This invention relates to starting circuits for electric motors having a main winding and a start winding and, more particularly, to a circuit which continuously monitors an average value of the magnitude of current in the main winding for switching electric power to the start winding.
A common form of electric motor is the induction motor which is manufactured in fractional horsepower capacities typically in the range of from one-quarter horsepower to one horsepower. Such motors are provided with two windings, one winding being the main winding and the other winding being a start winding, also known as a phase or auxilliary winding. The main winding continuously draws alternating current from a source of electric power throughout the operation of the motor. The start winding is required in addition to the main winding for generating a rotating torque field in order to initiate rotation of the motor shaft after which the start winding is disconnected from the source of power. In some motors, a capacitor may be included in series with the start winding, such motor being known as a split-phase motor or capacitor-start motor. In either case, the start winding must be energized for activation of the motor in the event of a stall or when initiating operation of the motor. The start winding is not to be energized during continuous operation of the motor to avoid burnout of the start winding. Also, there is no need for the start winding during continuous operation of the motor become rotation of the rotor in cooperation with the magnetic fields of the main winding induces the necessary rotating torque field for maintaining rotation of the rotor under load.

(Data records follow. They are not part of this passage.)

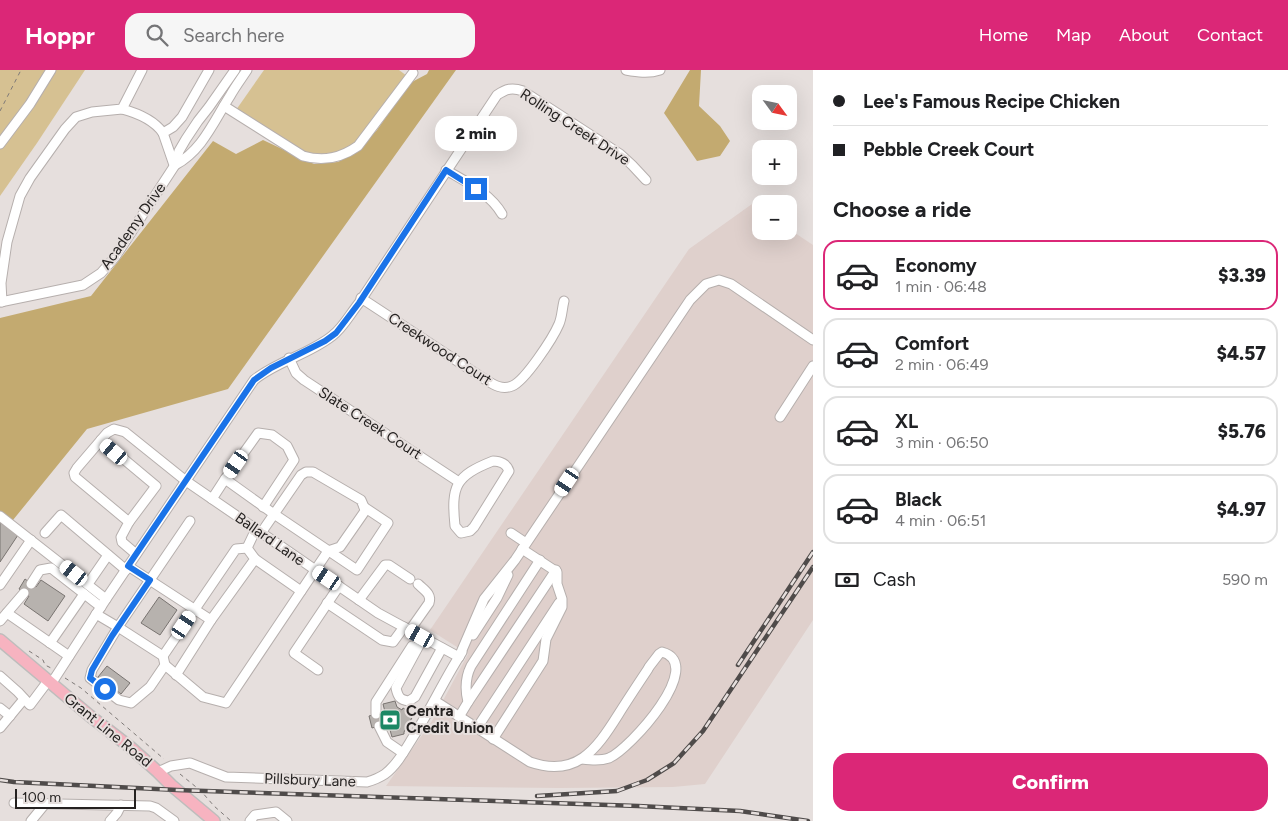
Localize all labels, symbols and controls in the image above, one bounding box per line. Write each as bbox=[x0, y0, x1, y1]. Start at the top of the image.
search box bbox=[125, 13, 475, 58]
text: Hoppr bbox=[25, 21, 95, 50]
icon: search bbox=[143, 21, 171, 49]
text: Search here bbox=[183, 24, 284, 47]
text: Home bbox=[979, 24, 1028, 46]
text: Map bbox=[1056, 24, 1091, 46]
text: About bbox=[1119, 24, 1169, 46]
text: Contact bbox=[1197, 24, 1263, 46]
street label: Rolling Creek Drive bbox=[517, 85, 633, 169]
north arrow bbox=[752, 85, 798, 130]
map controls bbox=[752, 85, 797, 240]
text: Lee's Famous Recipe Chicken bbox=[863, 90, 1120, 113]
callout: 2 min bbox=[435, 116, 517, 152]
text: 2 min bbox=[456, 124, 496, 143]
text: Pebble Creek Court bbox=[863, 138, 1034, 161]
button: + bbox=[752, 140, 797, 185]
route end bbox=[465, 178, 487, 200]
street label: Academy Drive bbox=[96, 179, 170, 273]
button: − bbox=[752, 195, 797, 240]
text: Choose a ride bbox=[833, 196, 971, 223]
icon: car bbox=[835, 253, 880, 298]
text: Economy bbox=[895, 254, 977, 277]
text: $3.39 bbox=[1218, 264, 1266, 287]
text: 1 min · 06:48 bbox=[895, 277, 987, 296]
street label: Creekwood Court bbox=[385, 309, 495, 389]
icon: car bbox=[835, 331, 880, 376]
text: Comfort bbox=[895, 332, 970, 355]
text: $4.57 bbox=[1217, 342, 1266, 365]
text: 2 min · 06:49 bbox=[895, 355, 988, 374]
street label: Slate Creek Court bbox=[315, 383, 425, 463]
icon: car bbox=[835, 409, 880, 454]
text: XL bbox=[895, 410, 918, 433]
text: $5.76 bbox=[1218, 420, 1266, 443]
text: 3 min · 06:50 bbox=[895, 433, 989, 452]
car bbox=[97, 437, 130, 467]
car bbox=[221, 447, 250, 481]
car bbox=[552, 465, 581, 499]
icon: car bbox=[835, 487, 880, 532]
text: Black bbox=[895, 488, 942, 511]
text: $4.97 bbox=[1216, 498, 1266, 521]
street label: Ballard Lane bbox=[232, 509, 308, 569]
text: 4 min · 06:51 bbox=[895, 511, 986, 530]
car bbox=[57, 558, 90, 588]
car bbox=[310, 563, 343, 593]
icon: cash bbox=[833, 566, 861, 594]
text: Cash bbox=[873, 568, 916, 591]
text: 590 m bbox=[1222, 570, 1268, 589]
car bbox=[169, 608, 198, 642]
car bbox=[403, 622, 436, 650]
route start bbox=[94, 678, 116, 700]
street label: Grant Line Road bbox=[60, 689, 156, 771]
place label: Centra Credit Union bbox=[406, 702, 494, 737]
bank icon: Centra Credit Union bbox=[378, 708, 402, 732]
button: Confirm bbox=[833, 753, 1268, 811]
street label: Pillsbury Lane bbox=[264, 769, 356, 791]
scale bar bbox=[15, 786, 136, 809]
text: 100 m bbox=[22, 789, 61, 806]

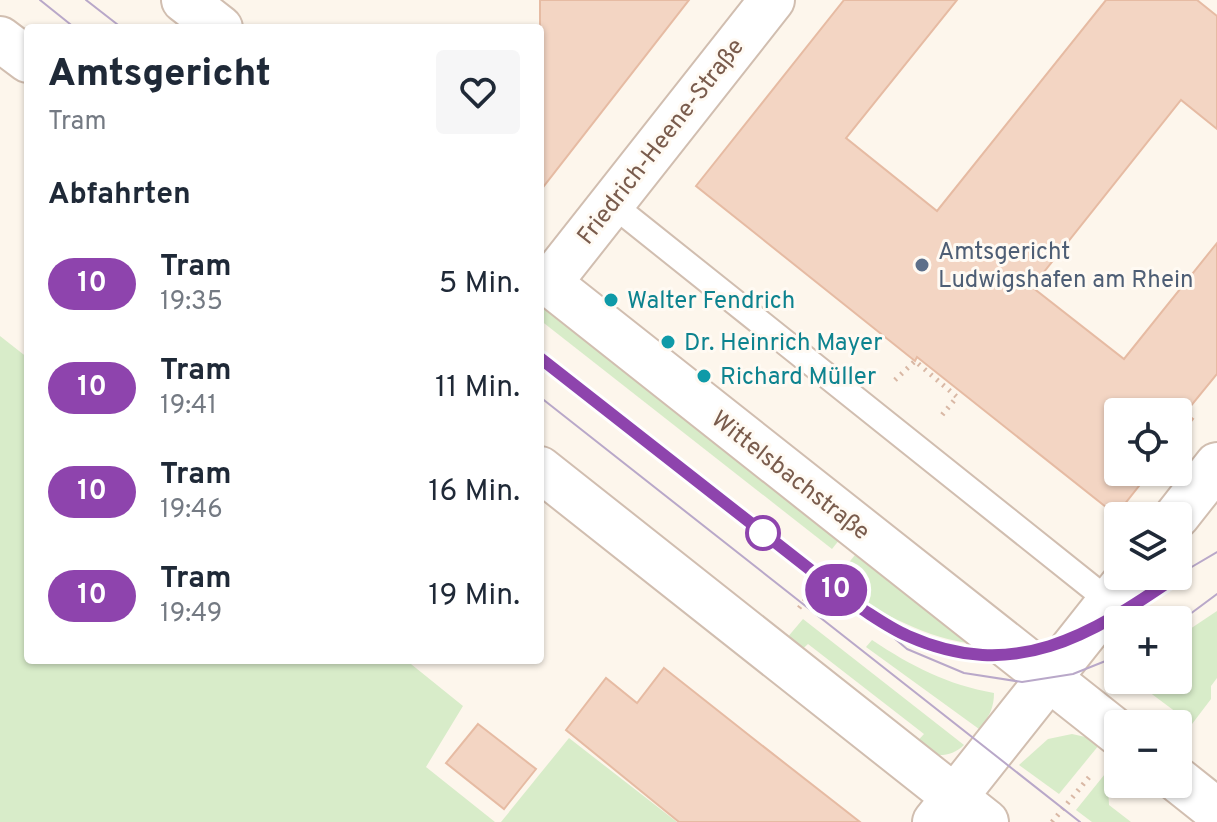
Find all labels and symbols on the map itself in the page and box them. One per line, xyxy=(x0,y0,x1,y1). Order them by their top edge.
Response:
street label: Friedrich-Heene-Straße xyxy=(572,33,751,251)
place label: Amtsgericht Ludwigshafen am Rhein xyxy=(938,238,1194,296)
marker: Amtsgericht Ludwigshafen am Rhein xyxy=(913,256,931,274)
place label: Walter Fendrich xyxy=(627,287,795,317)
marker: Walter Fendrich xyxy=(602,291,620,309)
place label: Dr. Heinrich Mayer xyxy=(684,329,882,359)
marker: Dr. Heinrich Mayer xyxy=(659,333,677,351)
place label: Richard Müller xyxy=(720,363,876,393)
marker: Richard Müller xyxy=(695,367,713,385)
street label: Wittelsbachstraße xyxy=(704,405,875,548)
unlabelled marker xyxy=(746,516,780,550)
line badge: 10 xyxy=(800,564,872,616)

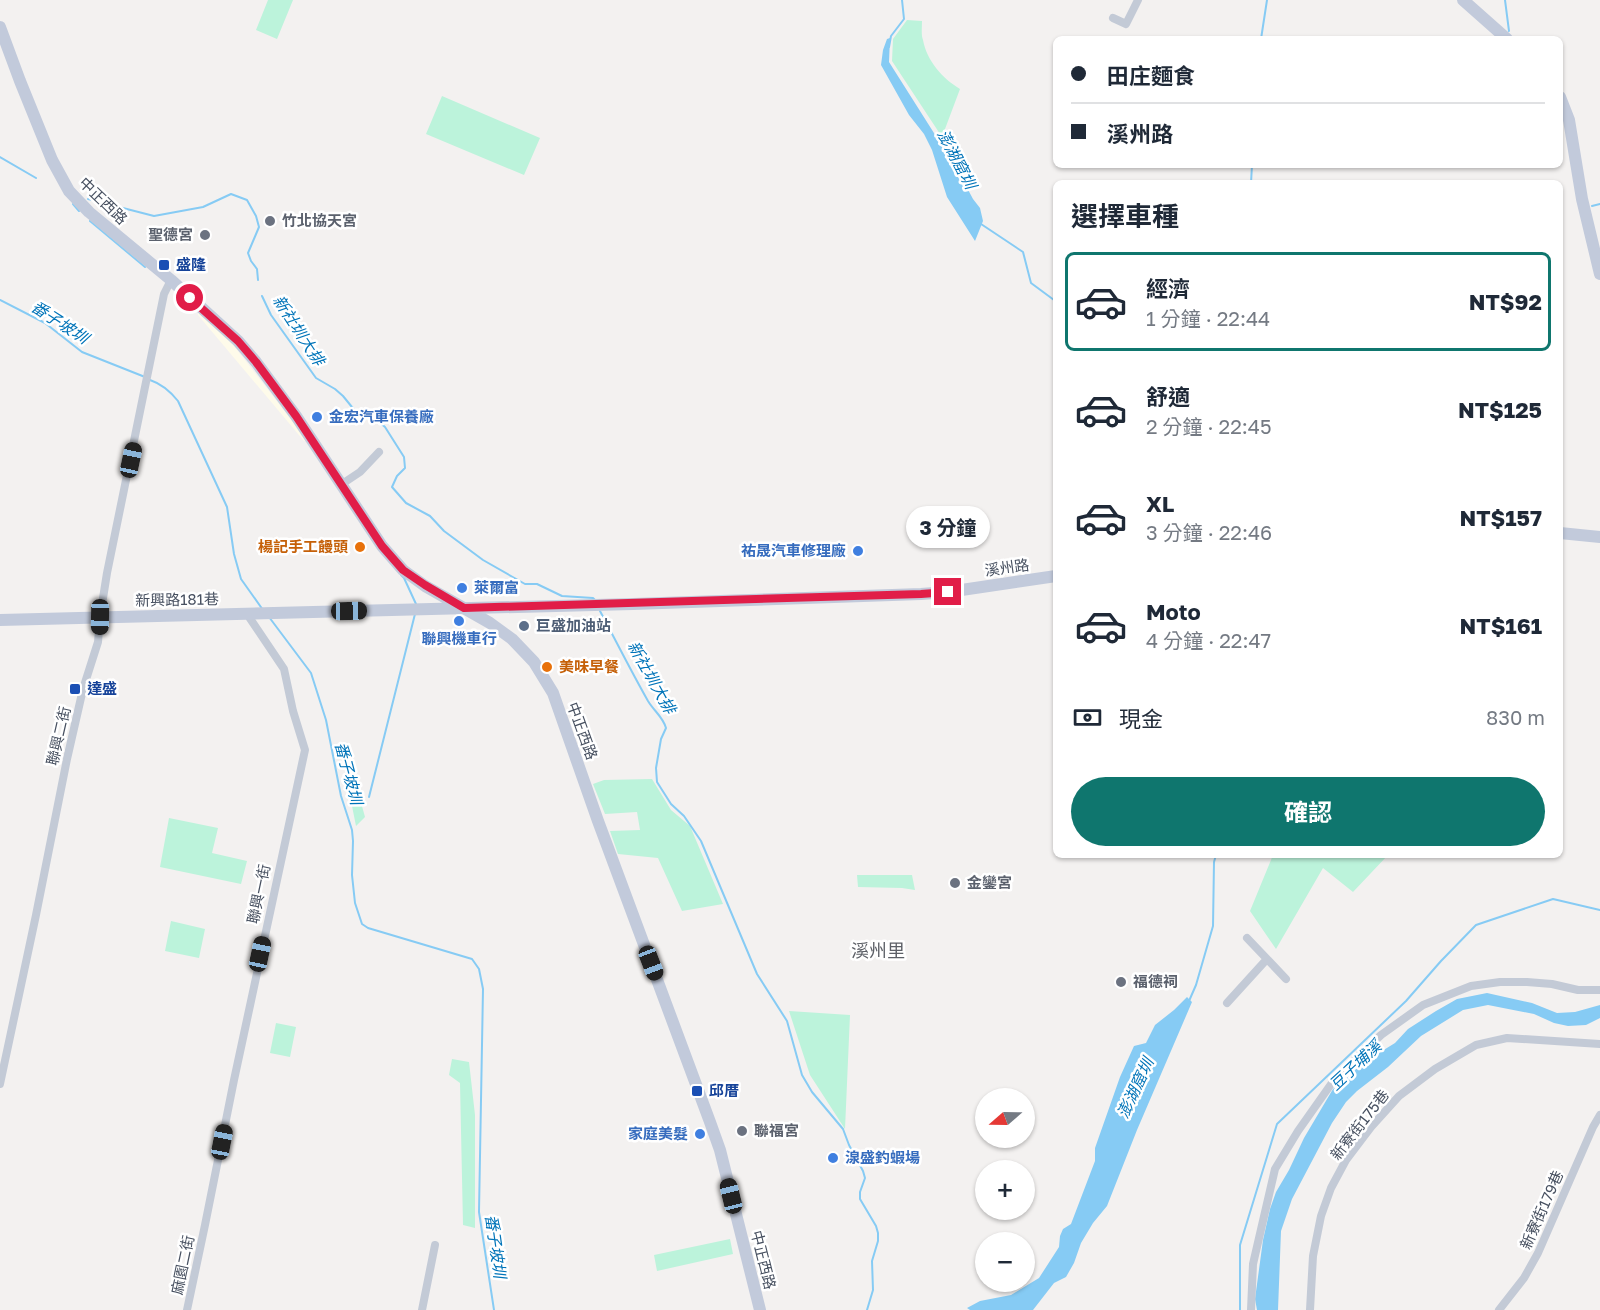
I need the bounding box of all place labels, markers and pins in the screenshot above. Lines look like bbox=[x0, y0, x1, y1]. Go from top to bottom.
place label: 竹北協天宮 bbox=[282, 211, 357, 229]
marker: 竹北協天宮 bbox=[263, 214, 277, 228]
place label: 聖德宮 bbox=[148, 225, 193, 243]
marker: 聖德宮 bbox=[198, 228, 212, 242]
place label: 盛隆 bbox=[176, 255, 206, 273]
marker: 盛隆 bbox=[157, 258, 171, 272]
place label: 金宏汽車保養廠 bbox=[329, 407, 434, 425]
marker: 金宏汽車保養廠 bbox=[310, 410, 324, 424]
place label: 楊記手工饅頭 bbox=[258, 537, 348, 555]
marker: 楊記手工饅頭 bbox=[353, 540, 367, 554]
place label: 祐晟汽車修理廠 bbox=[741, 541, 846, 559]
marker: 祐晟汽車修理廠 bbox=[851, 544, 865, 558]
place label: 萊爾富 bbox=[474, 578, 519, 596]
marker: 萊爾富 bbox=[455, 581, 469, 595]
marker: 聯興機車行 bbox=[452, 614, 466, 628]
place label: 巨盛加油站 bbox=[536, 616, 611, 634]
marker: 巨盛加油站 bbox=[517, 619, 531, 633]
place label: 聯興機車行 bbox=[421, 629, 497, 647]
place label: 美味早餐 bbox=[559, 657, 619, 675]
marker: 美味早餐 bbox=[540, 660, 554, 674]
place label: 達盛 bbox=[87, 679, 117, 697]
marker: 達盛 bbox=[68, 682, 82, 696]
place label: 金鑾宮 bbox=[967, 873, 1012, 891]
marker: 金鑾宮 bbox=[948, 876, 962, 890]
place label: 福德祠 bbox=[1133, 972, 1178, 990]
marker: 福德祠 bbox=[1114, 975, 1128, 989]
place label: 邱厝 bbox=[709, 1081, 739, 1099]
marker: 邱厝 bbox=[690, 1084, 704, 1098]
place label: 聯福宮 bbox=[754, 1121, 799, 1139]
place label: 家庭美髮 bbox=[628, 1124, 688, 1142]
marker: 聯福宮 bbox=[735, 1124, 749, 1138]
marker: 家庭美髮 bbox=[693, 1127, 707, 1141]
place label: 湶盛釣蝦場 bbox=[845, 1148, 920, 1166]
marker: 湶盛釣蝦場 bbox=[826, 1151, 840, 1165]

In order to disconnect the start winding from the source of power after rotation of the motor has commenced, various forms of circuitry have been employed. Some of these circuits take advantage of the relationship between main winding current and motor speed. The main winding current has a maximum value when the rotor is stationary, this value of current being referred to sometimes as a locked-rotor current. As the rotor begins to rotate, the current in the main winding begins to drop such that, at 75% of full speed of rotor rotation, the main winding current has dropped approximately 20% in magnitude. At full speed, the main winding current drops to a magnitude in the range of one-sixth to one-quarter of the locked-rotor current. One form of motor control circuit makes use of this relationship and operates with a threshold based on a testing of a specific model and size of motor. A relay responsive to the motor current is set to operate at the threshold to disconnect the start winding. Alternatively, an electronic switch set to the predetermined threshold has also been employed to disconnect the start winding. Methods of measuring the main winding current include the use of a sense resistor in series with the winding, as well as computerized circuitry which calculates peak value of the current based on measurements of the slope of the current waveform.
A problem arises in that the use of a fixed value of threshold is disadvantageous in that such threshold must be preset for each size and type of motor. In addition, such setting of the threshold presupposes that the operating voltage provided by a power supply will have its stated value. However, as is well known, the voltages of electric power sources, such as an incoming residential power line, may vary considerably depending on the loading of the line. Also, the characteristics of the motor itself may change in the event that the motor becomes heated. Also, computerized circuitry tends to be excessively costly.
A further disadvantage of the foregoing control circuitry lies in the fact that some of these circuits are designed to operate with initial values of current established when the motor is first activated. In the event of a stall due to a momentary overload, an operator must activate a switch to restart the motor. This is also true of starting circuits employing a timer. It is also noted that the circuitry employing a fixed value of threshold suffers from the disadvantage that it is not interchangeable among the various sizes and types of motors because of different requirements for specific settings of th values of threshold for the different motors.